KFC Popcorn Chicken (Restaurant Copycat)

⏱️ 1 hour 32 minutes (including marinating)👥 4-6 servings servings❤️ Taste: 10/10
KFC Popcorn Chicken (Restaurant Copycat)

Nutrition Facts

Calories
485
Protein
32g
Carbs
38g
Fiber
1g

Health Benefits

Gut Health3/10
Anti-Inflammatory4/10
Blood Sugar Control4/10

Ingredients

  • - 1.5 lbs boneless, skinless chicken breasts, cut into 1-inch bite-sized cubes
  • - 1.5 cups buttermilk
  • - 1.25 cups all-purpose flour
  • - 0.75 cup cornstarch
  • - 1.5 teaspoons fine sea salt
  • - 1.5 teaspoons smoked paprika
  • - 1 teaspoon garlic powder
  • - 0.75 teaspoon onion powder
  • - 0.75 teaspoon freshly ground black pepper
  • - 0.5 teaspoon cayenne pepper
  • - 0.5 teaspoon MSG or chicken bouillon powder
  • - 3 quarts vegetable oil for deep frying

Instructions

  1. 1Cut chicken breasts into uniform 1-inch cubes, ensuring similar sizes for even cooking throughout.
  2. 2Pour buttermilk into a large mixing bowl and add the chicken pieces, tossing to coat completely. Cover and refrigerate for at least 1 hour (or up to 2 hours for maximum tenderness and flavor absorption).
  3. 3Combine flour, cornstarch, salt, smoked paprika, garlic powder, onion powder, black pepper, cayenne pepper, and MSG in a wide, shallow dish. Whisk together thoroughly until all seasonings are evenly distributed throughout the mixture.
  4. 4Pour vegetable oil into a heavy-bottomed Dutch oven or deep fryer, filling to about 3 inches depth. Heat oil gradually to 365°F, monitoring with a deep-fry thermometer for accuracy.
  5. 5Remove chicken pieces from buttermilk marinade, allowing excess to drip off slightly. Working in small batches, dredge each piece in the seasoned flour mixture, pressing gently to ensure complete coverage.
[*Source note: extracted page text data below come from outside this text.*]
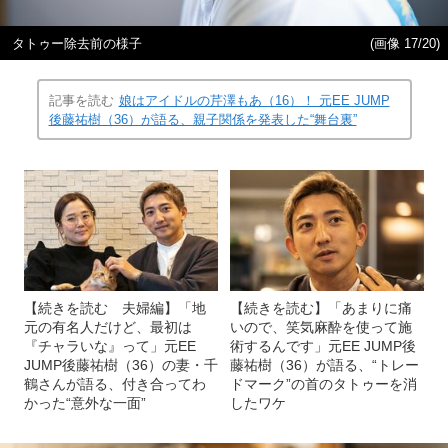
タトゥー除去前の様子
(画像 17/20)
記事を読む
娘はアイドルの芹澤もあ（16）！ 元EE JUMP
後藤祐樹（36）が語る、親子関係を発表した“舞台裏”
【続きを読む 夫婦編】「地
【続きを読む】「あまりに痛
元の有名人だけど、最初は
いので、笑気麻酔を使って施
『チャラいな』って」元EE
術するんです」元EE JUMP後
JUMP後藤祐樹（36）の妻・千
藤祐樹（36）が語る、“トレー
鶴さんが語る、付き合ってわ
ドマーク”の首のタトゥーを消
かった“意外な一面”
したワケ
Return coated pieces to buttermilk briefly, then dredge again in flour mixture for a double-coating that creates extra crunch.
  6. 6Place breaded chicken on a wire rack and let rest for 8 minutes before frying. This critical step allows the coating to adhere properly and prevents it from falling off during cooking.
  7. 7Carefully lower 8-10 chicken pieces into the hot oil using a slotted spoon, avoiding overcrowding which drops oil temperature. Fry until deep golden brown and internal temperature reaches 165°F, about 4-5 minutes, turning once halfway through.
  8. 8Remove cooked popcorn chicken with a spider strainer or slotted spoon, draining briefly over the oil. Transfer to a paper towel-lined plate or wire rack. Allow oil to return to 365°F between batches.
  9. 9Repeat frying process with remaining chicken pieces until all are cooked. Season lightly with additional salt immediately after frying if desired.
  10. 10Serve hot in paper-lined baskets or boxes for authentic KFC-style presentation, with your favorite dipping sauces on the side.